* SET OF TASKS *
1. List every ground of appeal that the leave-to-appeal excerpt considers.
2. Answer these questions using the leave-to-appeal excerpt.
(a) Under which regulation is time extended for the Appellant to include grounds in his application?
(b) What did the Appellant decline?
(c) What topic did the significant criticism of the HCP's report concern?

15.   I appreciate that the Appellant criticised the tribunal’s findings about the variation of his symptoms in correspondence, after submitting his application for leave to appeal, but the Department have not taken issue with this.  In exercise of the power conferred by regulation 5(2) of the Social Security Commissioners (Procedure) Regulations (Northern Ireland) 1999 (1999 Regulations), I extend time for the Appellant to include grounds within his application for leave to appeal so that his application includes the ground that the appeal tribunal erred in law by giving inadequate reasons for its findings about the variation of his symptoms.

 

16.   I do not grant the Appellant leave to appeal on the ground that the appeal tribunal erred in law by proceeding to determine his appeal in his absence.  He declined a hearing and the tribunal was entitled to conclude that it had before it sufficient documentary evidence to decide the appeal. I have considered whether to grant leave to appeal on the ground that the tribunal failed to deal with the Appellant’s criticisms of the HCP’s report.  Ultimately, I decide not to.  The significant criticism concerned variation in symptoms but this topic is effectively dealt with by the ground on which leave to appeal is granted.

Saved data entries
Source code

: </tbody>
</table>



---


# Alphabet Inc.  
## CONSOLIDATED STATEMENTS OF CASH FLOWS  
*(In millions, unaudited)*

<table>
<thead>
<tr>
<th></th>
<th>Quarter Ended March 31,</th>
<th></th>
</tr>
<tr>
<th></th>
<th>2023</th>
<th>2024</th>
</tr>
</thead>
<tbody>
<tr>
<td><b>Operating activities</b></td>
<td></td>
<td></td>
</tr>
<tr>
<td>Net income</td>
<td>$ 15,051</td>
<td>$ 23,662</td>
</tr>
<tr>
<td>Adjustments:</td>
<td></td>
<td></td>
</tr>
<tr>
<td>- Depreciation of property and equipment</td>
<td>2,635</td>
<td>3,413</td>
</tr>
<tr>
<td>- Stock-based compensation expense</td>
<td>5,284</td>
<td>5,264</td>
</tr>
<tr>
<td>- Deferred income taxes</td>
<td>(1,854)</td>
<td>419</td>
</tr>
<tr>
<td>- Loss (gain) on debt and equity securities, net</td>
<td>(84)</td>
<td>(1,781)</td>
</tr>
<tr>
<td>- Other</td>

* TASK RESULTS *
1.
- That the appeal tribunal erred in law by giving inadequate reasons for its findings about the variation of the Appellant's symptoms
- That the appeal tribunal erred in law by proceeding to determine the appeal in the Appellant's absence
- That the tribunal failed to deal with the Appellant's criticisms of the HCP's report

2.
(a) Regulation 5(2) of the Social Security Commissioners (Procedure) Regulations (Northern Ireland) 1999
(b) A hearing
(c) Variation in symptoms